"The public key from the remote peer is combined with the private key for the local peer in the usual Diffie-Hellman way, resulting in both peers arriving at the same shared key. To this is appended the supplied password, and the result is hashed through SHA256, to form the final ephemeral session key."
What you're looking for here is usually referred to as "PBE" (Password Based Encryption) or "KDF" (Key Derivation Function). There's a couple extra concerns for transforming a human-readable password into a symmetric key. Hashing is the start, so it's great that your project already has that, but there's more to do, and this is a well-studied topic with lots of literature and pre-existing solutions. "PBKDF2", "HDKF", rfc2898, and pretty much everything in https://en.wikipedia.org/wiki/Key_derivation_function is a good start for reading.
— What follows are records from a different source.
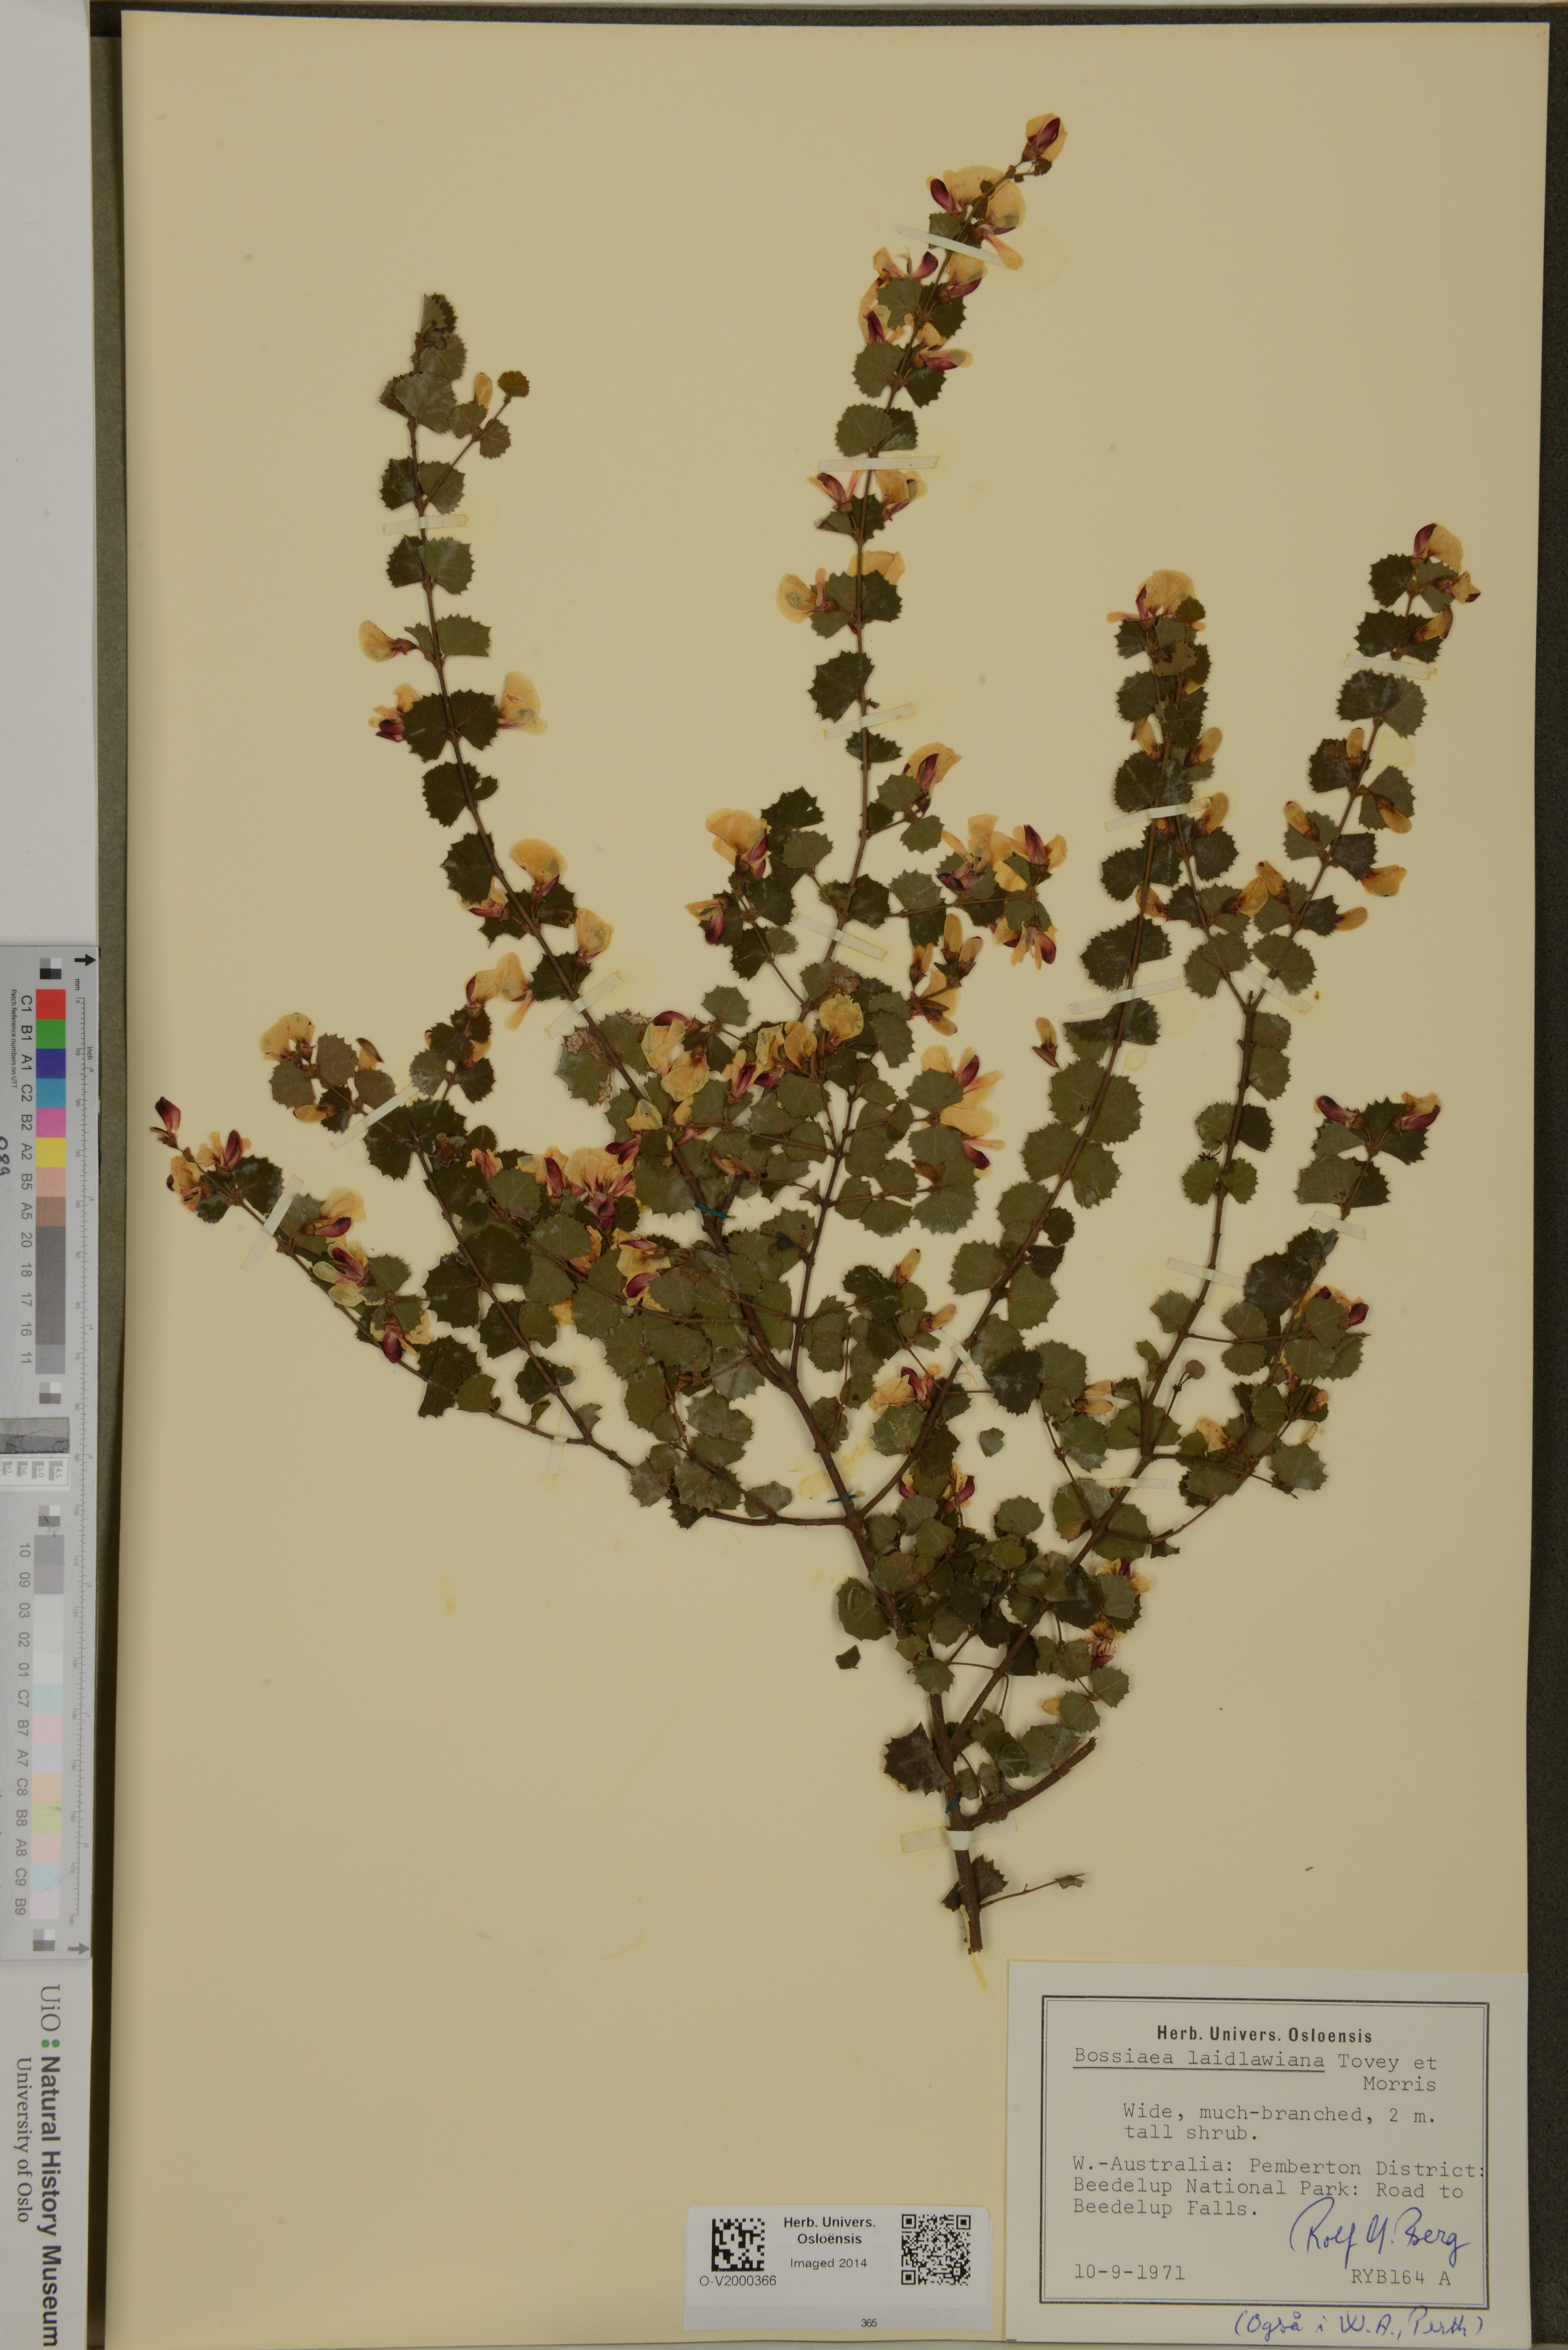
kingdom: Plantae
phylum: Tracheophyta
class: Magnoliopsida
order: Fabales
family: Fabaceae
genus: Bossiaea
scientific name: Bossiaea aquifolium
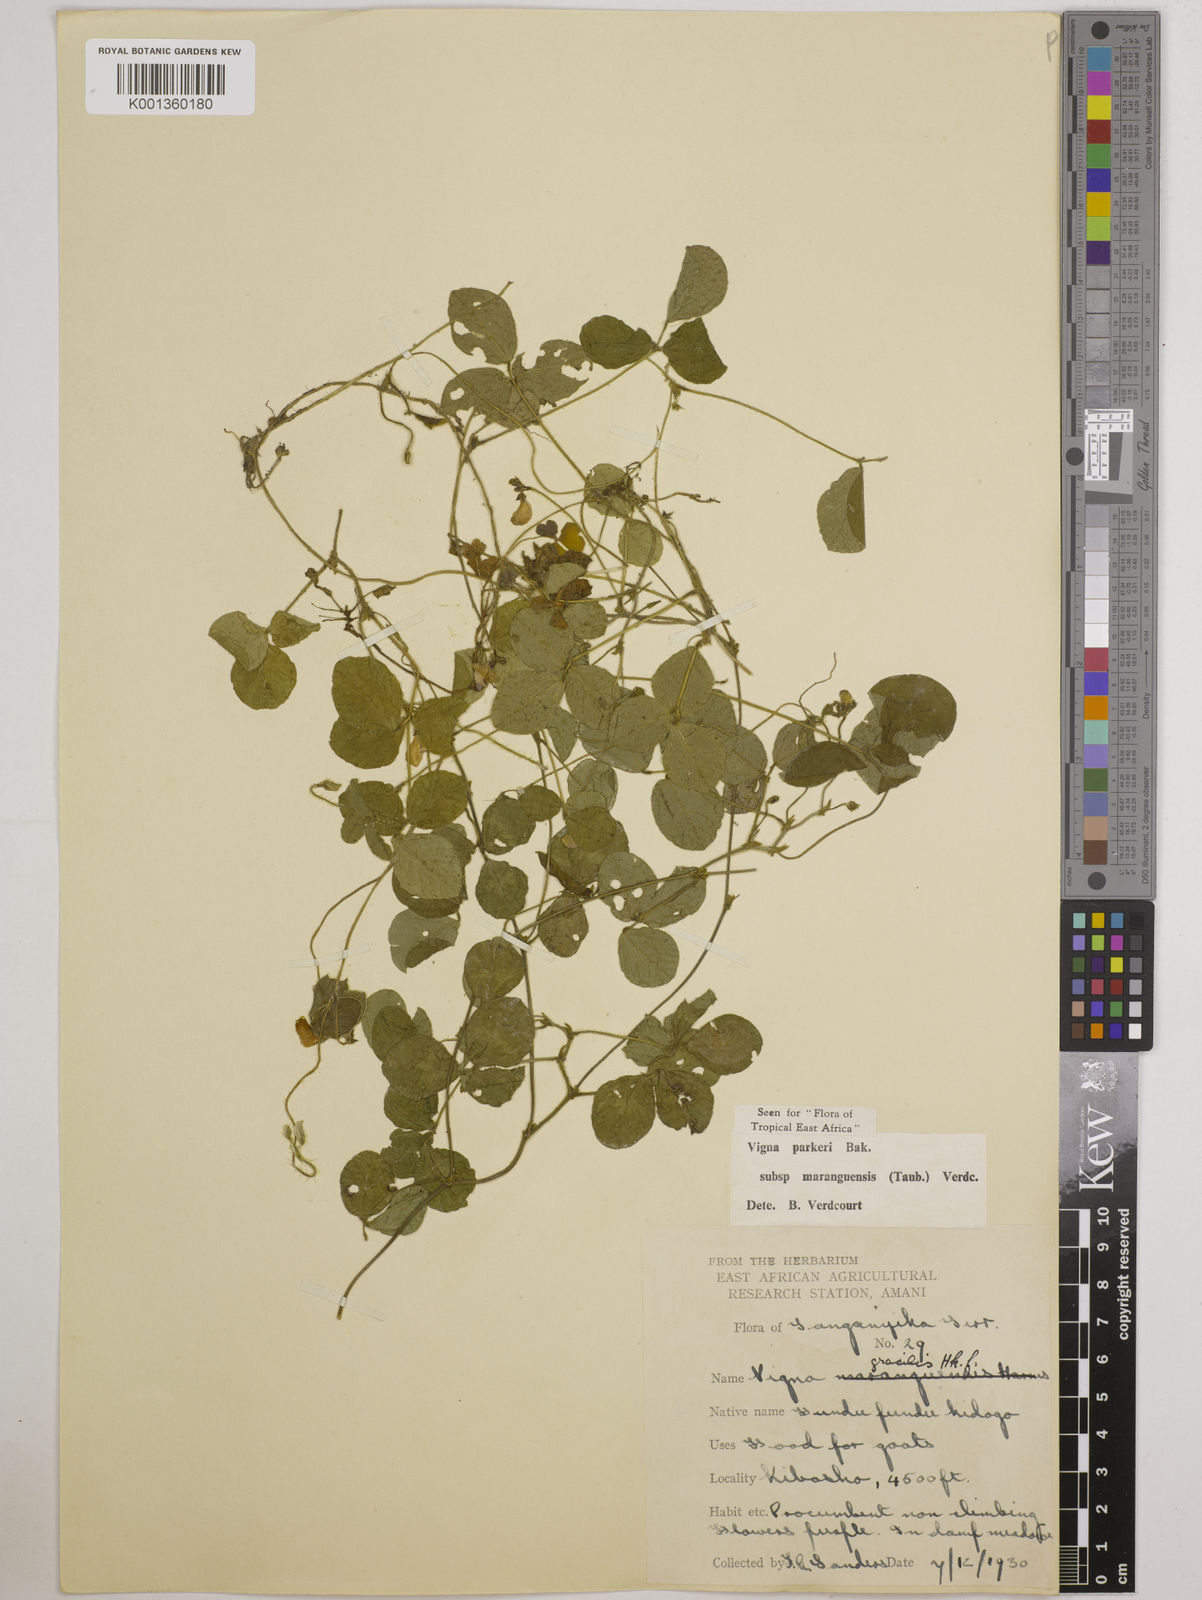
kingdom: Plantae
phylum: Tracheophyta
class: Magnoliopsida
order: Fabales
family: Fabaceae
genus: Vigna
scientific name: Vigna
Furthermore, it's not clear to me what the use of the diffie-hellman is actually for. Perhaps I'm misreading or the linked document is an oversimplification, but... It appears that the public DH key is transferred without any authentication.
If the public DH key is transferred without any authentication, it's trivially MITMable and serves no purpose whatsoever. It's true that mixing in the password later solves MITM at that point, but... yeah: All of the privacy and integrity you could produce with the system described is what comes from the password.
DH is used to ensure that every connection between every pair of weave router nodes that ever gets established uses a unique session key. Yes, the public key is exchanged in the clear, and yes, that is MITMable. But as you say, the subsequent combination of the result of the DH with the non-exchanged password solves that.
What is the weakness with this approach? Is your point that there's nothing gained from doing the DH - you may as well just generate a secret key randomly, exchange that between the peers in the clear, and still have them combine that with the password secret, and the level of information exposed is the same?
I think there is a difference. Say you have a captured stream of traffic and you want to decrypt it. With the simpler non-DH scheme, you already have the basic key, so all you need to do is guess the password, and run that through sha256 and then you can decrypt the entire stream. Now you have the password, you can decrypt every stream you capture from now on. But with the DH scheme, you have to both guess the password, and the ephemeral private keys which are never exchanged (either that, or break Curve25519). Even once you've done that, you only get access to that one captured stream - sure, you now know the password, but every connection between weave routers will use different random private keys to their DH, so you'll still have to brute force those for every stream you capture (or, again, break Curve25519). So ISTM there is a substantial difference there. That, to me, is the point of using the DH. But maybe I'm missing something... I'm slightly wondering whether people here are considering the use of DH and Public Key crypto by weave in the context of the usual "generate keys once and save them". This is just not the case in weave - weave generates fresh public and private keys for EVERY connection between routers.
There is no requirement for weave that the password is human readable. It can be supplied through a file, so you can happily dd if=/dev/random of=/my/weave/passwd bs=1k count=1 to create a suitable weave password
So the DH does give you some degree of ephemerality, yes... but as used, only if you're not already being MITM'd. (If you are subject to MITM, then it degenerates to the case you describe where peers are just picking a random number and exchanging it in the clear.) You could upgrade this to not have that weakness under MITM at all by doing the DH after the KDF: use the KDF to key an HMAC, thus preventing MITMs by someone lacking the password at the time of the DH exchange. I don't think there are any additional expenses or drawbacks associated with doing this.
Just to clarify, the attack you want to protect against is that of an adversary being able to conclude the DH public key exchange with a bona fide weave peer, despite having no knowledge of the password. Correct?
But what can an adversary learn from doing so? All subsequent messages on the connection are encrypted with the secret key, which has the password mixed in.
> There is no requirement for weave that the password is human readable. It can be supplied through a file, so you can happily dd if=/dev/random of=/my/weave/passwd bs=1k count=1 to create a suitable weave password
Turns out that feature I was thinking about has been removed, so the above is not true.
> All of the privacy and integrity you could produce with the system described is what comes from the password.
That is correct. I guess calling this a 'password' is perhaps misleading in our docs, since it could be seen as implying human-readability and cryptographic weakness. As msackman says, the 'password' can in fact be as strong as you like.
this is a bit of a facepalm whenever i hear this.